-------- BLOCCO DI TESTO

Questo tema si ripropone, e non solo, nella sequenza iniziale, quando Elica nel corso del matrimonio della figlia, filma il volto di lei con una videocamera digitale. Ma il volto della figlia, è pietrificato, dietro il velo dell’abito da sposa (e dall’immagine stessa). Il regista si avvicina con la sua videocamera sempre di più, quasi sprofondando nell’immagine immersiva. Qui Bellocchio sceglie di filmare operando un raddoppiamento visivo, alternando le immagini del volto della promessa sposa filmate con la videocamera e quelle in 35mm di quello stesso volto e del padre che lo sta filmando. Si crea un gioco di discontinuità tra le immagini riprodotte da Elica in digitale e quelle che ce lo fanno vedere nell’atto di filmare, producendo così una sorta di distanza rispetto al supporto tecnologico che il protagonista sta usando. Elica, inquietato, da quel viso algido, chiama sua figlia: «Chiara rispondi, ma non mi senti?», ma lei rimane imbalsamata, anestetizzata, quasi a configurare l’istanza spettatoriale distratta ed intrappolata nei dispositivi mediali. A questo punto Franco compie un gesto di ribellione, solleva il velo della figlia con impeto come a volerla rianimare, sollevando così il velo anche su quelle immagini pietrificate che aveva appena filmato. Una selva di fotografi e regesti si avventa su Elica, a sottolineare il gesto doppiamente scardinate che rompe la partitura sempre uguale del rito matrimoniale e dei film sui matrimoni. Sarà solo in questo momento che la figlia riconoscerà suo padre, rianimata, restituita ad una vitalità espressiva.

 

Bellocchio articola le due sequenze che abbiamo presentato, così come l’intera opera, come un film di storie potenziali che s’intrecciano. In questo modo il regista non rinuncia a narrare, ma non sceglie una mimesi forte, perché in essa vi rimane sempre un elemento non decodificabile che agisce nella storia e nella configurazione dei personaggi.

Il finale, o se volgiamo i tre finali, del film rovesciano il senso della celebre frase manzoniana, «questo matrimonio non s’ha da fare», perché da interdetto si trasforma in affermazione creativa. Il regista di matrimoni è la storia di matrimoni potenziali che mai si concludono, perché i suoi protagonisti sono liberi da qualsiasi assoggettamento, in quanto si ribellano all’adempimento di un destino. Inoltre, l’intreccio dei tre finali possibili su cui le videocamere a circuito chiuso non intervengono più, ci colloca in un orizzonte di apertura, di imprevedibilità, ci fa sentire un cambiamento profondo nel modo di percepire ed elaborare.

----------------
-------- MATERIALE FORNITO

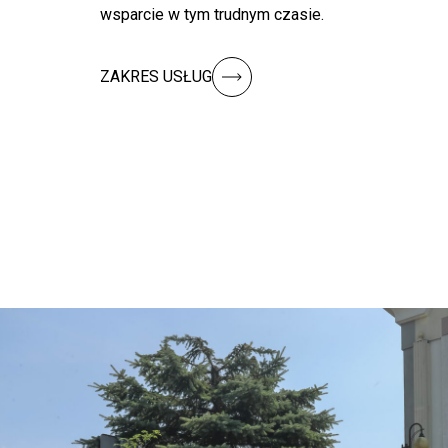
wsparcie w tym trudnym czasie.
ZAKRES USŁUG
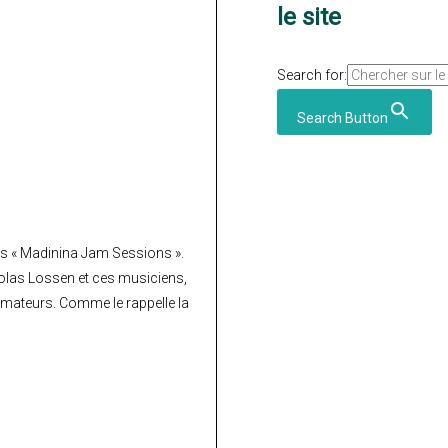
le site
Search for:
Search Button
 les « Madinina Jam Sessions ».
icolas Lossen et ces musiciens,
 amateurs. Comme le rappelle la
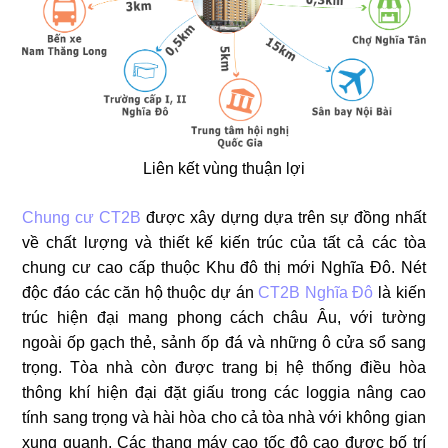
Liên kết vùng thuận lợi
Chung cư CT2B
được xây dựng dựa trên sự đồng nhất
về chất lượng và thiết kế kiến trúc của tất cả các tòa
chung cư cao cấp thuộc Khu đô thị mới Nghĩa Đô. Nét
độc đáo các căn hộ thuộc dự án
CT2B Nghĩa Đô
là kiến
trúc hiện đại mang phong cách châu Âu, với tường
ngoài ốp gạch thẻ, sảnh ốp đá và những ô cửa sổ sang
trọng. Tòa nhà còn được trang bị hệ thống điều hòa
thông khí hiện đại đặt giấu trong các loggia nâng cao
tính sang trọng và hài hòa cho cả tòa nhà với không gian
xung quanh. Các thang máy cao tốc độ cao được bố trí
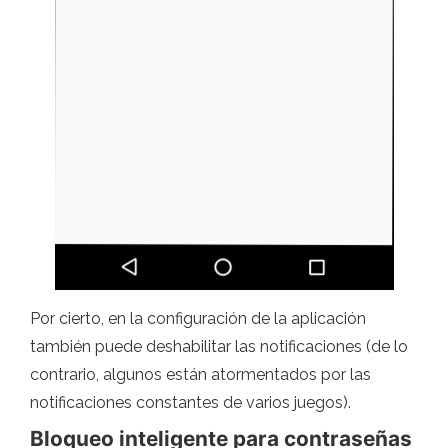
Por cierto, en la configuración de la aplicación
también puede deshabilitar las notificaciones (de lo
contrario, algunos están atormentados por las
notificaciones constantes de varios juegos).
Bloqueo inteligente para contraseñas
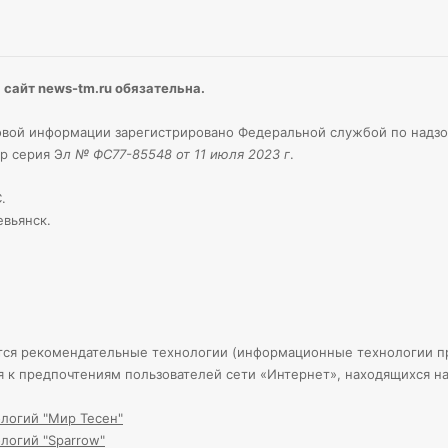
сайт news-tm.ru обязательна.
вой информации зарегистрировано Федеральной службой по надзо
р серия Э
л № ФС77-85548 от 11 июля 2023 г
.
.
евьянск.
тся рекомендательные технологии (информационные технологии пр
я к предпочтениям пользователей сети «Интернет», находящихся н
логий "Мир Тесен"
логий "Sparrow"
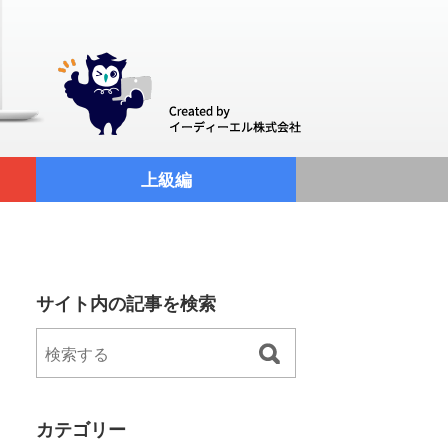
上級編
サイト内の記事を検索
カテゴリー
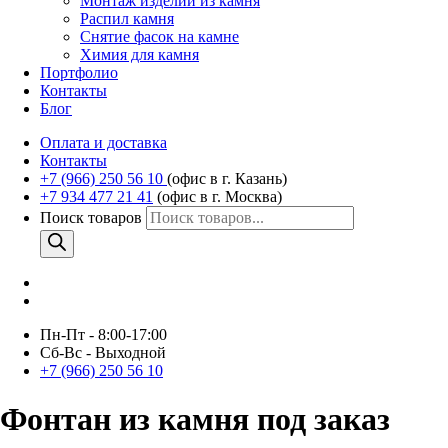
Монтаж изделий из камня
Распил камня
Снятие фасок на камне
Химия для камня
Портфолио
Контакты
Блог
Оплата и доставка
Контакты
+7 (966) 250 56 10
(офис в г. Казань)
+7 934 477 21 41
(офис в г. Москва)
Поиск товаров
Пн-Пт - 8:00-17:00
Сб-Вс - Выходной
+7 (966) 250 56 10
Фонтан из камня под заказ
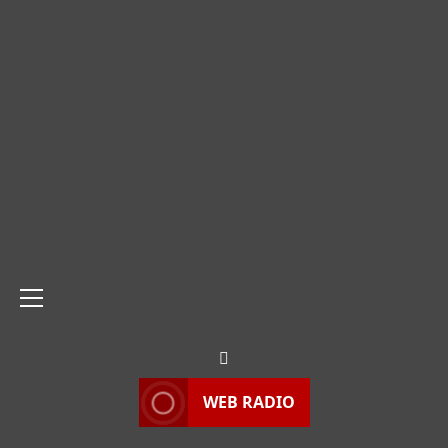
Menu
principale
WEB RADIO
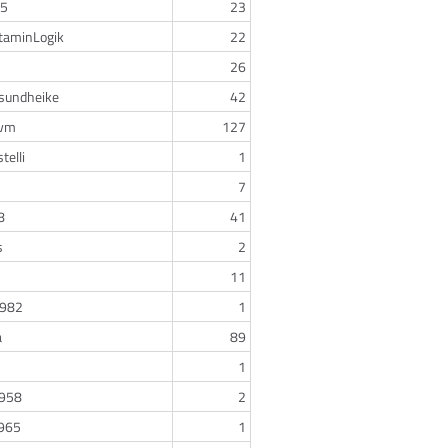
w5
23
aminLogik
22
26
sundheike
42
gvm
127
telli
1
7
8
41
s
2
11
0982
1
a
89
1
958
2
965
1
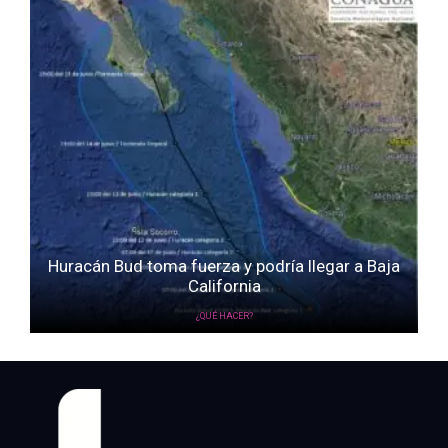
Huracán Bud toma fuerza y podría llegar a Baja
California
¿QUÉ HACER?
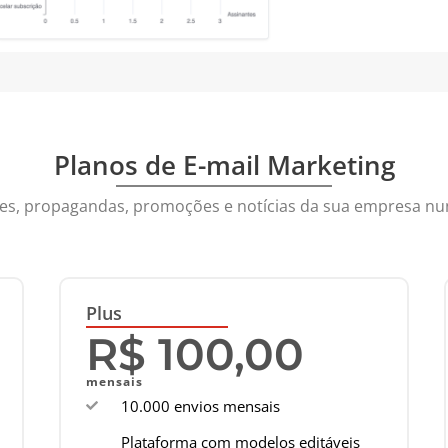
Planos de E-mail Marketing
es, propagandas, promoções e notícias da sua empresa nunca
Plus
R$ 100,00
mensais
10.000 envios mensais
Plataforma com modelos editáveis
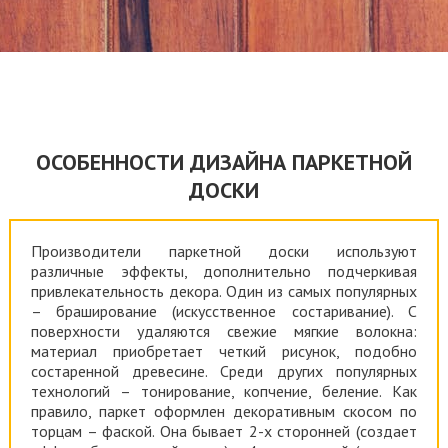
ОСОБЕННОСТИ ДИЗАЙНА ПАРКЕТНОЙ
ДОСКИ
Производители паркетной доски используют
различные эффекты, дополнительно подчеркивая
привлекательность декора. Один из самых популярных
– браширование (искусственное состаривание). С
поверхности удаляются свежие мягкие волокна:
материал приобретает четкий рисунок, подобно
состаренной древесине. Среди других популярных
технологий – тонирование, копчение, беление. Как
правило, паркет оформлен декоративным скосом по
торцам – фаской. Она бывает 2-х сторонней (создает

----------------

> **ATTIVITÀ RICHIESTE**
1) Ripeta senza alcuna modifica il passo del brano su «Il regista di matrimoni» che va da "Il finale, o" giù fino a "percepire ed elaborare.".
2) Riscriva sotto forma di elenco puntato il paragrafo del brano su «Il regista di matrimoni» che comincia con «Il finale, o se», conservandone i fatti principali.
3) Stabilisca se le seguenti affermazioni concordano con il brano su «Il regista di matrimoni», rispondendo sì o no e citando fedelmente le parole decisive: (a) durante il matrimonio Elica riprende il volto della figlia con una videocamera digitale; (b) la figlia risponde subito al richiamo del padre; (c) Bellocchio sceglie una mimesi forte.
Per rispondere si basi esclusivamente sul brano su «Il regista di matrimoni», senza ricorrere all'elenco.

> **RISPOSTE PER ATTIVITÀ**
1)
Il finale, o se volgiamo i tre finali, del film rovesciano il senso della celebre frase manzoniana, «questo matrimonio non s’ha da fare», perché da interdetto si trasforma in affermazione creativa. Il regista di matrimoni è la storia di matrimoni potenziali che mai si concludono, perché i suoi protagonisti sono liberi da qualsiasi assoggettamento, in quanto si ribellano all’adempimento di un destino. Inoltre, l’intreccio dei tre finali possibili su cui le videocamere a circuito chiuso non intervengono più, ci colloca in un orizzonte di apertura, di imprevedibilità, ci fa sentire un cambiamento profondo nel modo di percepire ed elaborare.

2)
- Il finale del film, o i suoi tre finali, rovescia il senso della frase manzoniana «questo matrimonio non s'ha da fare»: da divieto diventa affermazione creativa.
- Il regista di matrimoni racconta matrimoni potenziali che non si concludono mai, perché i protagonisti si ribellano all'adempimento di un destino e sono liberi da ogni assoggettamento.
- Le videocamere a circuito chiuso non intervengono più sull'intreccio dei tre finali possibili.
- Questo intreccio apre un orizzonte di imprevedibilità e fa sentire un cambiamento profondo nel modo di percepire ed elaborare.

3)
(a) Sì: «Elica nel corso del matrimonio della figlia, filma il volto di lei con una videocamera digitale».
(b) No: «ma lei rimane imbalsamata, anestetizzata».
(c) No: «ma non sceglie una mimesi forte».